EXTRACTED MATERIAL:
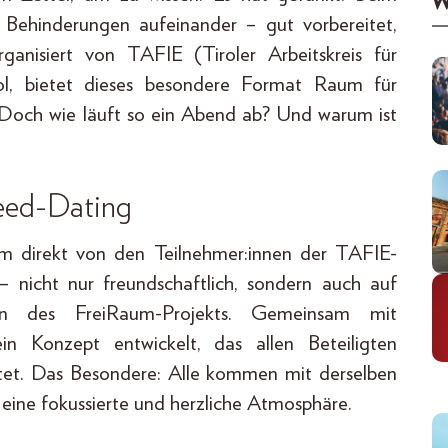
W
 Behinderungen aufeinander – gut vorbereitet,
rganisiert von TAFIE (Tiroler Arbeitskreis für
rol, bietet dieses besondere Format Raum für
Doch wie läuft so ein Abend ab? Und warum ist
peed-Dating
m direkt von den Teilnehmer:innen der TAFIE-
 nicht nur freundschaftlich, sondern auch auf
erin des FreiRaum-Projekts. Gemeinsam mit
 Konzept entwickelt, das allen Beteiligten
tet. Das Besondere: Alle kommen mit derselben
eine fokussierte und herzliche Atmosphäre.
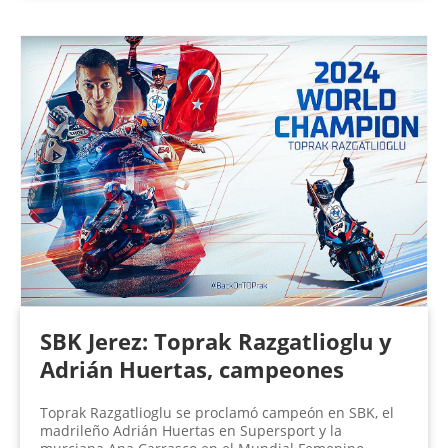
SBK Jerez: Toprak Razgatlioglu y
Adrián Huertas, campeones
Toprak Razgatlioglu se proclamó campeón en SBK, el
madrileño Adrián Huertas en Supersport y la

...

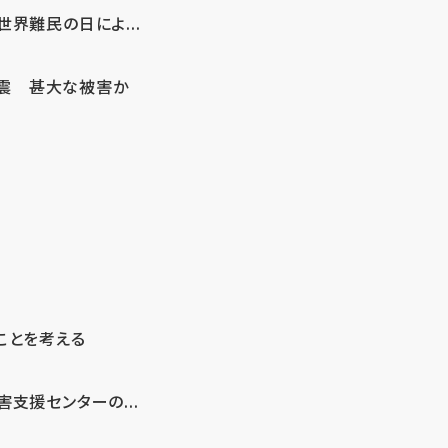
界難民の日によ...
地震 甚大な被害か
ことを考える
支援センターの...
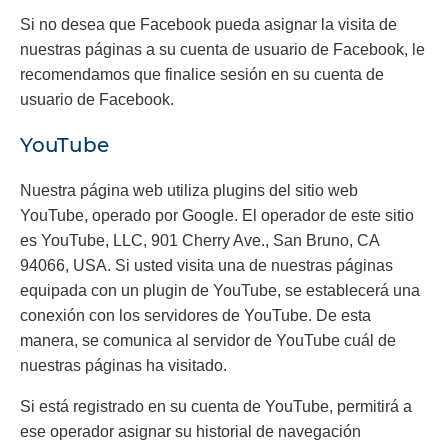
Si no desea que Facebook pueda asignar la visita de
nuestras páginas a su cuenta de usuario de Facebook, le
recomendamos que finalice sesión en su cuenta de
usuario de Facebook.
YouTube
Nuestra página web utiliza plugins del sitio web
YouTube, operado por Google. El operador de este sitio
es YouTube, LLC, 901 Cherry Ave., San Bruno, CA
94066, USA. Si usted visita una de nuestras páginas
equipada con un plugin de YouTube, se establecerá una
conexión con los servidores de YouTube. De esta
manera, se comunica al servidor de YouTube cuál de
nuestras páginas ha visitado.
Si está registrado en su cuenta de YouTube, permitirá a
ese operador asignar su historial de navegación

WORK INSTRUCTION: Using the entries above, extract exactly the span from the line with "Nuestra página web" to the line with "ese operador asignar", both lines included; leave out everything else.

SOLUTION TO THIS EXERCISE:
Nuestra página web utiliza plugins del sitio web
YouTube, operado por Google. El operador de este sitio
es YouTube, LLC, 901 Cherry Ave., San Bruno, CA
94066, USA. Si usted visita una de nuestras páginas
equipada con un plugin de YouTube, se establecerá una
conexión con los servidores de YouTube. De esta
manera, se comunica al servidor de YouTube cuál de
nuestras páginas ha visitado.
Si está registrado en su cuenta de YouTube, permitirá a
ese operador asignar su historial de navegación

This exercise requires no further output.